By: Eros Livieratos
In a night-club
Philadelphia I, swallowed a silver-headed woman
where she cried for years.
I was dancing with the archbishop of Australia’s
primary
researcher when he
put his hand on my chest. Purple hues and rhythmic
violence spun in octagonal light.
Every Venus, every Adam, I take in
unravelling organs starting from the thighs. I’ll leave
loose flesh on red-stained marble; the imperfections a genealogy
of the world before-us.
Somewhere in a beat-up Sedan, a folk
singer writes of love. Their fingers pressed like
a capo, words in a notebook next to Narcan and
dirty syringes.
Neanderthals buried their dead with
seashells and pollen—I want to be loved with
the devotion of any primate.
Eros Livieratos is an undergraduate at William Paterson University studying philosophy and creative writing. Eros’ writing tackles topics of race, toxic masculinity, aesthetics, and technology. Eros plays in noise bands in New Jersey and can often be found yelling about aesthetics & automation in your local basement.

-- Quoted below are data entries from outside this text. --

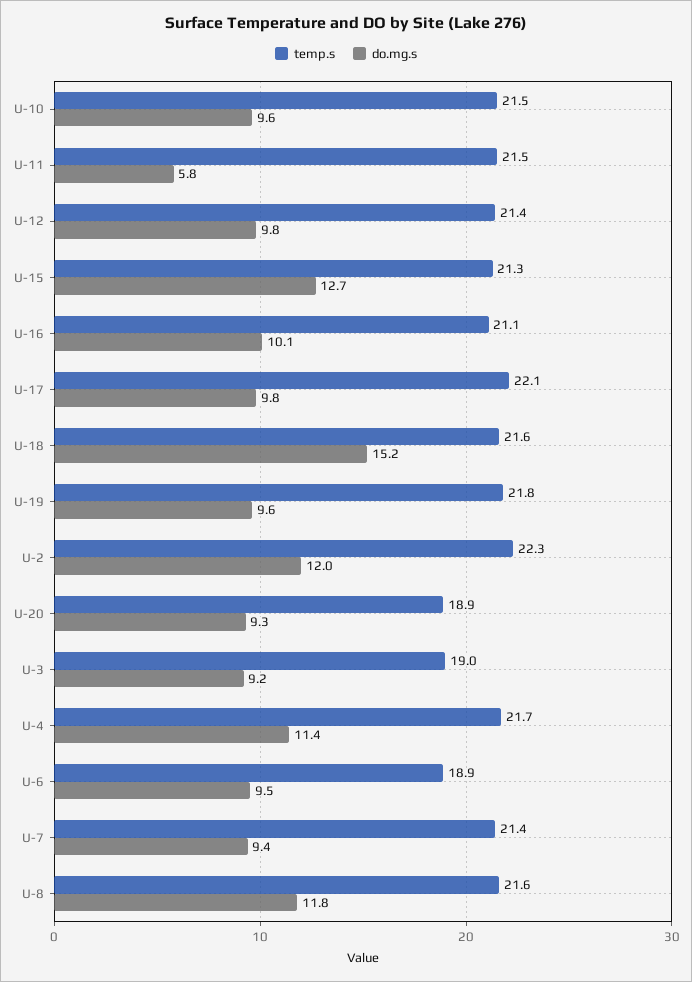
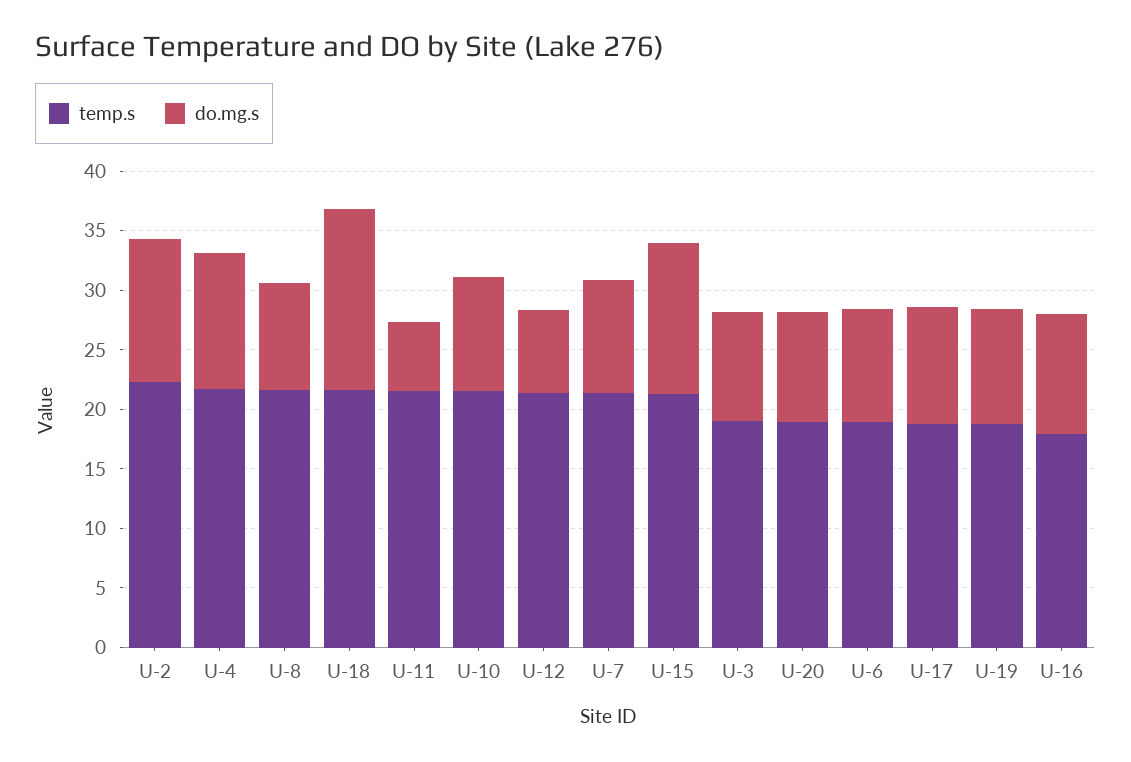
do.mg.s, U-12: 9.8 -> 7
temp.s, U-16: 21.1 -> 18
temp.s, U-17: 22.1 -> 19
temp.s, U-19: 21.8 -> 19
do.mg.s, U-8: 11.8 -> 9

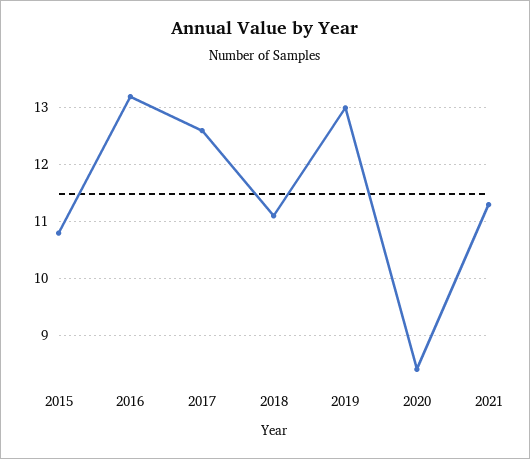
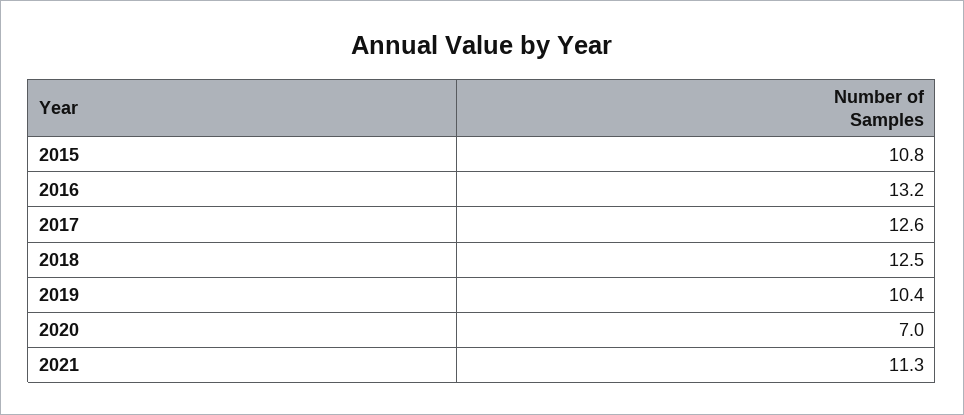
2018: 11 -> 12.5
2019: 13 -> 10.4
2020: 8.5 -> 7

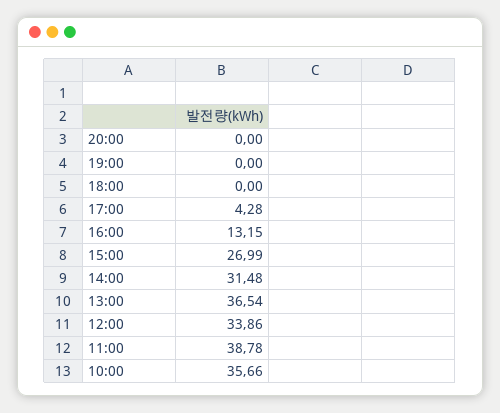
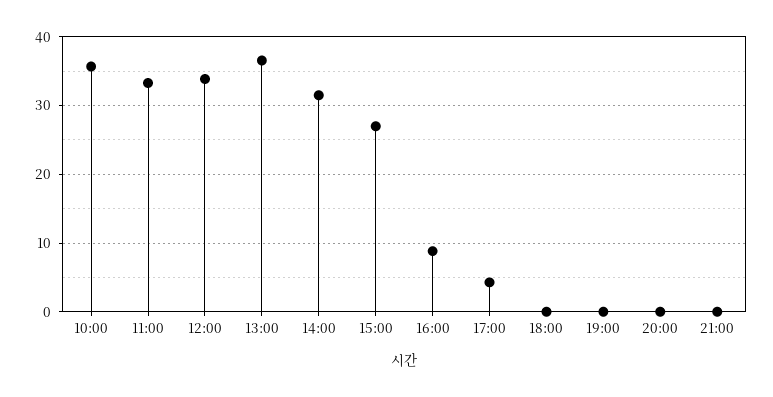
16:00: 13.15 -> 9
11:00: 38.78 -> 33
21:00: none -> 0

"While most of my writing is concerned with technology changing our modern landscape, I’m still very much haunted by the notion of human behavior. I’m haunted by the ideas of writing as production and sexuality as a part of the self. I’ve been using poetry to experience and understand my queerness, to unravel my sexual identity. This poem was the aftermath of a post-aesthetics conference in which I utilized some of the characters in the club that night as the driving force in this poem’s fantastical elements and its significance of rudimentary human behavior. There’s something that’s still primal—Neanderthal like about continued existence and so I hoped using the club scene in the beginning made a linear connection back to the extinction of the Neanderthal. Sex, art, and love all feel particularly primal and so, I wanted to shine a light on the beauty of our ancestor’s behaviors while dissecting my own. Thanks for reading."